## [Source text]

┌────────

Item 5.03 Amendments to Articles of Incorporation or Bylaws; Change in Fiscal Year.
     On June 25, 2008, the Board of Directors of the Company adopted the Company’s Third Amended and Restated Bylaws which amends the Company’s bylaws to:
     (i) allow greater flexibility to use electronic transmissions, including telephone and computer communication, to hold shareholder meetings and conduct voting;
     (ii) require advance notice of a shareholder’s intention to nominate a person for director or propose a matter for consideration at a meeting of shareholders;
     (iii) clarify what constitutes the vote required for shareholders generally to approve matters; and
     (iv) to restrict the authority to set the number of director to be elected to the board of directors.
     Set forth below are the sections of the bylaws which have been amended or added. They are marked to show the changes.
     “Section 1.01. Principal Place of Business. The principal place of business of the corporation shall may be located in Houston, Texas, and the office of its transfer agent or registrar shall be located in Glendale, California within or without the State of Texas as the board of directors may from time to time determine.”
     “Section 2.01. Time and Place of Meetings. Meetings of shareholders for any purpose may be held at such time and place within or without the State of Texas as shall be stated in the notice of the meeting or in a duly executed waiver of notice thereof and, if authorized by the board of directors may be held by remote communications.”

└────────

## [Extracted information]
┌────────

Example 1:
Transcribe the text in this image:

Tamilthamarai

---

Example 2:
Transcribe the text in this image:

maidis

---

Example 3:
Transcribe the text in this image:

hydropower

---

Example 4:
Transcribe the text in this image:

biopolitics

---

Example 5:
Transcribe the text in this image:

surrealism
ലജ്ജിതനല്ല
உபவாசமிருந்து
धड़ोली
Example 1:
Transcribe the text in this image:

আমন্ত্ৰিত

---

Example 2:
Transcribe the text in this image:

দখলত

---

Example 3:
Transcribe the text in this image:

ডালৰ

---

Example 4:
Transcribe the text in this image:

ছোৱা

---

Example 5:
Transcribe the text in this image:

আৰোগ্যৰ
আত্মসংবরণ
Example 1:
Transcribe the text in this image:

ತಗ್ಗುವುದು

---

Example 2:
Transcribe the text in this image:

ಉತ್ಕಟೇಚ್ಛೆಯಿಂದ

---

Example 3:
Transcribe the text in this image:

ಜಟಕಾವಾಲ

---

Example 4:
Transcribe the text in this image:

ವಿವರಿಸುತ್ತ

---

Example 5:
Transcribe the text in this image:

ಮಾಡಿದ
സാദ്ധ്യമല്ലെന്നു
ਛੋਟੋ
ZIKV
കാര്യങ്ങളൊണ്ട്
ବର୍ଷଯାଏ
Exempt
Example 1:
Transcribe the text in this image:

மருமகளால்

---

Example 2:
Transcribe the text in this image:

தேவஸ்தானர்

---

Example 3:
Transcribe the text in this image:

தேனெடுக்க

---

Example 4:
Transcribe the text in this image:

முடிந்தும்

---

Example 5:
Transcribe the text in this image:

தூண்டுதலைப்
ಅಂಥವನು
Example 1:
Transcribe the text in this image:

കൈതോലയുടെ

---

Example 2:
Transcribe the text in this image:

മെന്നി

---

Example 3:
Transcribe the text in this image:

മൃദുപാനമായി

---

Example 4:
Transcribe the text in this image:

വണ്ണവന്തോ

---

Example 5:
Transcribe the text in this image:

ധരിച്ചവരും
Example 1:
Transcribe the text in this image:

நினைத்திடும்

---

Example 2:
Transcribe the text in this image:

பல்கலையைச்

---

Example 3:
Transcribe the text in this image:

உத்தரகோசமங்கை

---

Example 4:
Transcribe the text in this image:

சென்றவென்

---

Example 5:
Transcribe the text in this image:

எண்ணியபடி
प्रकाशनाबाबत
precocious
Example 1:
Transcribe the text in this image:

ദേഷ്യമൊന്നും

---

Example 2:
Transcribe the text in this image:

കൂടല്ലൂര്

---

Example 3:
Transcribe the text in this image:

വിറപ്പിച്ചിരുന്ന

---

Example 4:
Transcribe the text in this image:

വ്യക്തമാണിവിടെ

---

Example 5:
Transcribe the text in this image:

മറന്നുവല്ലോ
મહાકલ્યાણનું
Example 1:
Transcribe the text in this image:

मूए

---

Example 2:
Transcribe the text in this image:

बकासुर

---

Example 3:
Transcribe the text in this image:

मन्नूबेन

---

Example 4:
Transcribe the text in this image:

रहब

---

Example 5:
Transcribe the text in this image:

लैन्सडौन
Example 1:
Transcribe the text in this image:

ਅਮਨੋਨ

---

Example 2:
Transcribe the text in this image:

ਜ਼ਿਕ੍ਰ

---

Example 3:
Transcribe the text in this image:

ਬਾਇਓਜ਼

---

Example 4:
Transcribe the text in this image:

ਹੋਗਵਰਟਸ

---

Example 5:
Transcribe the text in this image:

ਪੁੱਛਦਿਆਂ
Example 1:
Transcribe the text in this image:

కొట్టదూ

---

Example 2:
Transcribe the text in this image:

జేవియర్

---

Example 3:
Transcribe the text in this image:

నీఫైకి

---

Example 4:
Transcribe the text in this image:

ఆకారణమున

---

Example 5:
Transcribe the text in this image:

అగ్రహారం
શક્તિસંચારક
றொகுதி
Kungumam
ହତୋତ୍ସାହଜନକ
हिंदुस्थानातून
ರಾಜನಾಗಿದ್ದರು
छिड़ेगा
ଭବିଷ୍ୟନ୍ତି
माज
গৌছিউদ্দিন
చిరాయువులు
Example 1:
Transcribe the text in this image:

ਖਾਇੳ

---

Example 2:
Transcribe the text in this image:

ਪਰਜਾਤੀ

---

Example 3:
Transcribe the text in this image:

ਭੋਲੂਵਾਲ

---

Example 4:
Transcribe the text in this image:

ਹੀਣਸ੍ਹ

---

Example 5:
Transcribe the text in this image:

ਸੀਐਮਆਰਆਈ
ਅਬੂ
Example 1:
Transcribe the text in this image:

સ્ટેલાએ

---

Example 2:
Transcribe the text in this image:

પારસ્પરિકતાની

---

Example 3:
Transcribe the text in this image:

└────────

## [Goal]
According to the bylaws amendment text, on what date did the Board of Directors adopt the Company's Third Amended and Restated Bylaws?

## [Completed exercise]
June 25, 2008